Text: Isaiah 29:1-19
Date: Pentecost XIII (Proper 16) + 8/26/12

Do you suffer from “stupefaction”? It doesn’t mean you are stupid, really. It’s a word I discovered describing the problem of God’s people in Isaiah 29 and the Pharisees and scribes in today’s Gospel. “Stupefaction.” It’s the state of being stupefied, in a stupor or senseless state. Spiritual senselessness, of course, describes everyone according to our inherited, fallen sinful nature. We all are, by nature, sinful, spiritually blind, dead, enemies of God and senseless. We confess this truth in the Divine Service saying, “that we have sinned in thought, word, and deed, and that we cannot free ourselves from our sinful condition.” Because of sin everything we know or think we know about ourselves, about God, about His good creation and even about His Word has been turned upside down from the way God originally intended things to be.

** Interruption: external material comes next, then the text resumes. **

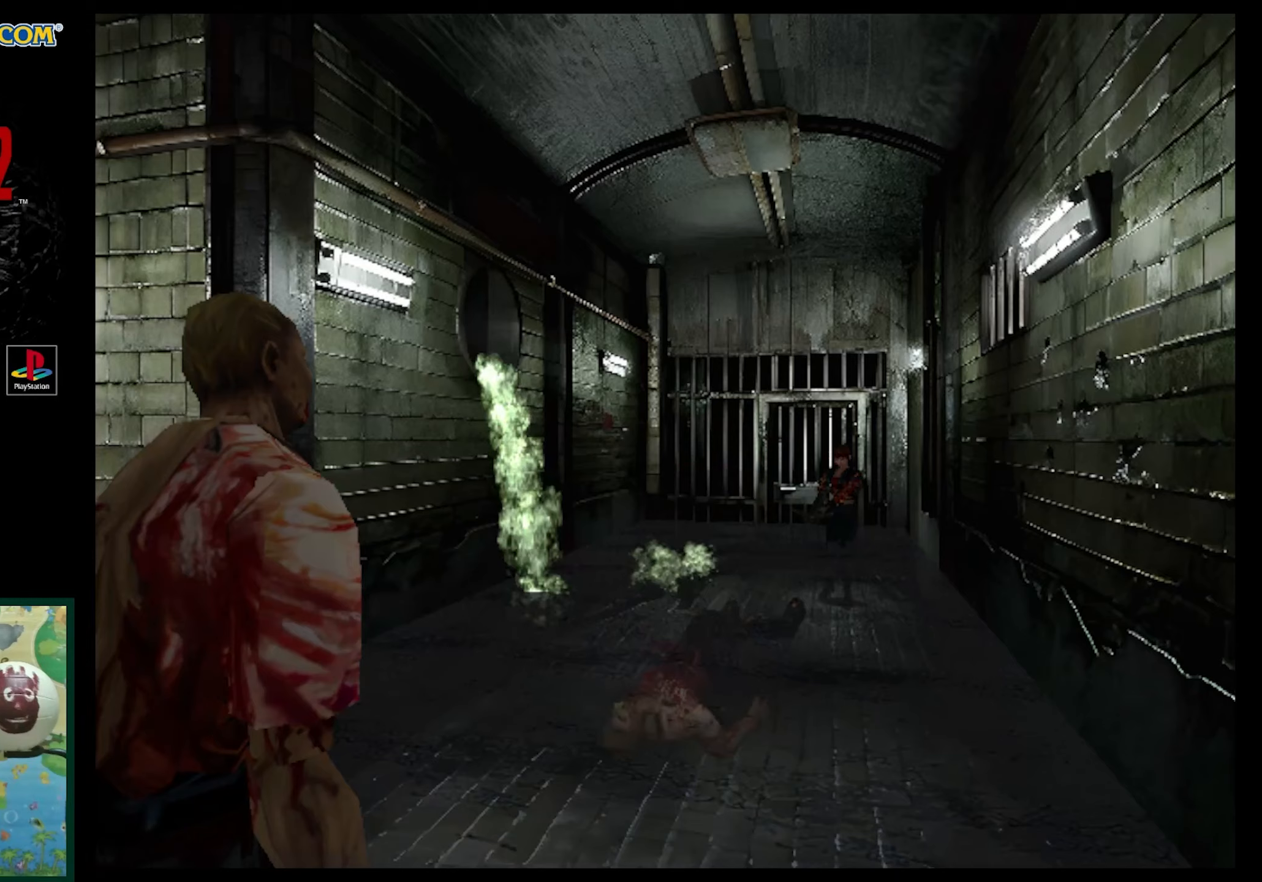
{"buttons": ["DPAD_UP", "DPAD_LEFT"], "events": [[167, "DPAD_LEFT", "down"], [167, "DPAD_UP", "down"]]}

God tells us in today’s text, “You turn things upside down!”

Not only is this true of all human beings from their birth, but it is also the same condition back into which even a Christian can fall. That happens whenever we begin once again to rely on our works, trying to make “deals” or “brownie points”[1] with God, or whenever the ceremonies of our worship become devoid of living faith and sincere striving after holiness. The greatest problem of such things, however, is losing sight of Jesus Christ who alone is the answer and Savior from sin, death and spiritual senselessness.

Jesus quoted Isaiah 29 when He charged the Pharisees and scribes, saying, “Well did Isaiah prophesy of you hypocrites, as it is written, ‘This people honors me with their lips, but their heart is far from me; in vain do they worship me, teaching as doctrines the commandments of men.’ You leave the commandment of God,” He continues, “and hold to the tradition of men.” He said this in response to their offense and indignation at Jesus’ disciples when they noticed they weren’t following the usual, ritual washing of their hands before eating.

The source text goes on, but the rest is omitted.